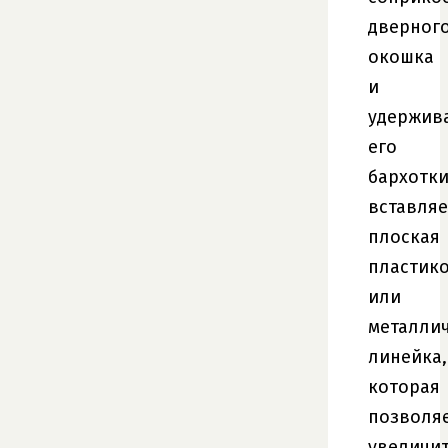
дверног
окошка
и
удержив
его
бархотк
вставляе
плоская
пластик
или
металли
линейка,
которая
позволя
увеличи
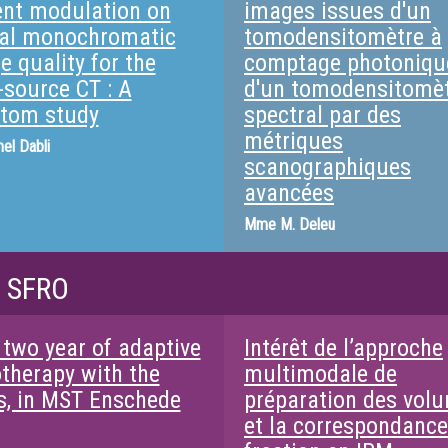
ent modulation on
images issues d'un
ual monochromatic
tomodensitomètre à
e quality for the
comptage photoniqu
-source CT : A
d'un tomodensitomè
tom study
spectral par des
métriques
el Dabli
scanographiques
avancées
Mme
M. Deleu
/ SFRO
 two year of adaptive
Intérêt de l’approche
otherapy with the
multimodale de
s, in MST Enschede
préparation des vol
et la correspondance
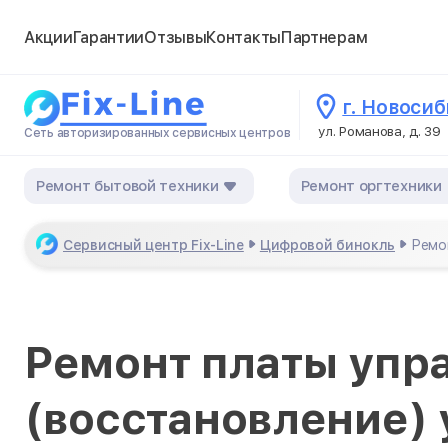
Акции
Гарантии
Отзывы
Контакты
Партнерам
г. Новоси
ул. Романова, д. 39
Сеть авторизированных сервисных центров
Ремонт бытовой техники
Ремонт оргтехники
Сервисный центр Fix-Line
Цифровой бинокль
Ремо
Ремонт платы упр
(восстановление)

━━━

- [Your instructions] Beginning with the line where "s, in MST Enschede" appears, reproduce every remaining line of the listing above, the last one included, but none of the pictures.

- [Finished task]
s, in MST Enschede
préparation des vol
et la correspondance
Акции
Гарантии
Отзывы
Контакты
Партнерам
г. Новоси
ул. Романова, д. 39
Сеть авторизированных сервисных центров
Ремонт бытовой техники
Ремонт оргтехники
Сервисный центр Fix-Line
Цифровой бинокль
Ремо
Ремонт платы упр
(восстановление)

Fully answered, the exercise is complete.